Il Castello di Lusuolo si è svegliato ieri con un’aria diversa. Le sue mura, abituate da secoli a scrutare il Magra e la Via Francigena, hanno accolto un nuovo battito: quello dell’Ecomuseo del Magra e delle Aree Interne Lunigianesi – EM Mulazzo, pensato per raccontare la Lunigiana non come un ricordo, ma come un organismo vivo, in dialogo con il presente. L’inaugurazione ieri mattina alla presenza del sindaco Claudio Novoa, dell’onorevole Alessandro Amorese, dell’architetto Maurizio Giuffrè, della dottoressa Francesca Guastalli assieme a tanti sindaci e assessori dei Comuni della Lunigiana.
Grazie a un finanziamento Pnrr di circa 300 mila euro, sostenuto dal Ministero della Cultura e dalla Regione nell’ambito della Strategia Nazionale per le Aree Interne, il precedente Museo dell’Emigrazione della Gente di Toscana si è trasformato in un allestimento completamente rinnovato: più ampio, più immersivo, più capace di parlare il linguaggio contemporaneo attraverso strumenti digitali e multimediali.
Le sale intrecciano simboli, vicende, memorie e paesaggi: dalle Statue Stele, custodi di un passato remoto, ai castelli medievali che punteggiano la valle; dalla Via Francigena, arteria di pellegrinaggi e commerci, alla presenza di Dante Alighieri a Mulazzo, che qui trovò rifugio e ispirazione.

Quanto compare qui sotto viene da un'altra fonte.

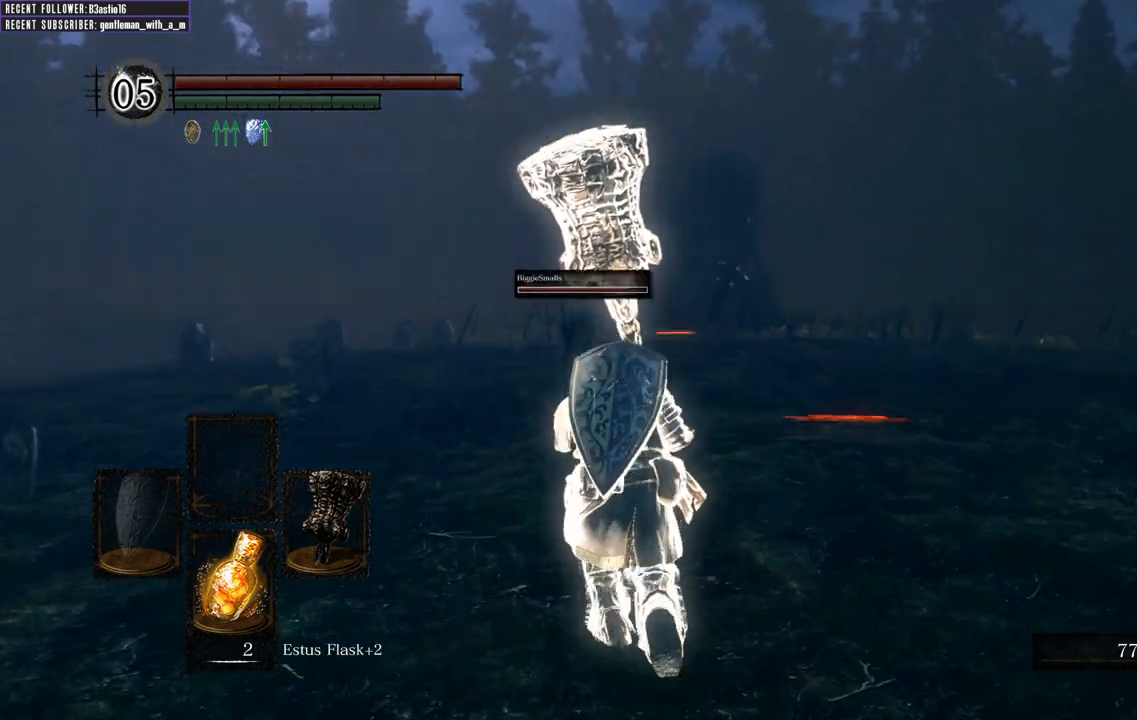
{"buttons": [], "left_stick": "up", "right_stick": "center", "events": [[117, "right_stick", "center"]]}
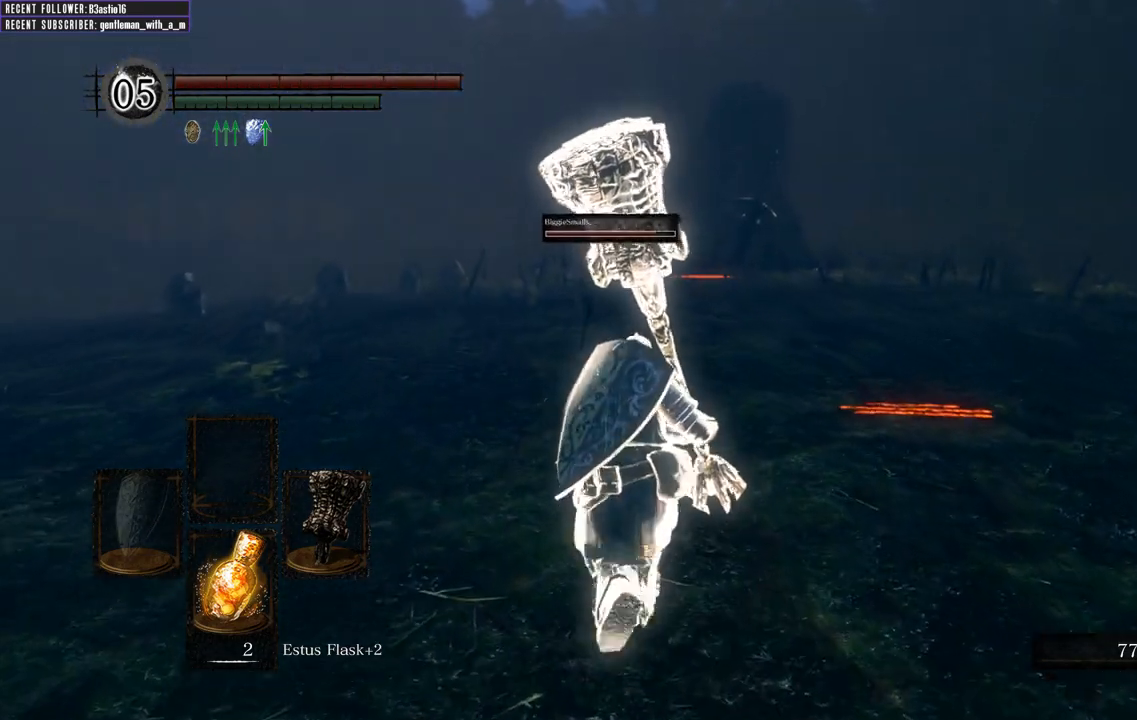
{"buttons": [], "left_stick": "up", "right_stick": "center", "events": []}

Tra le figure che emergono con forza c’è Alessandro Malaspina, il grande navigatore mulazzese del Settecento. Le sue esplorazioni scientifiche nelle Americhe, gli studi botanici e zoologici, la produzione cartografica che ancora oggi stupisce per precisione e modernità, trovano nel nuovo museo un racconto chiaro.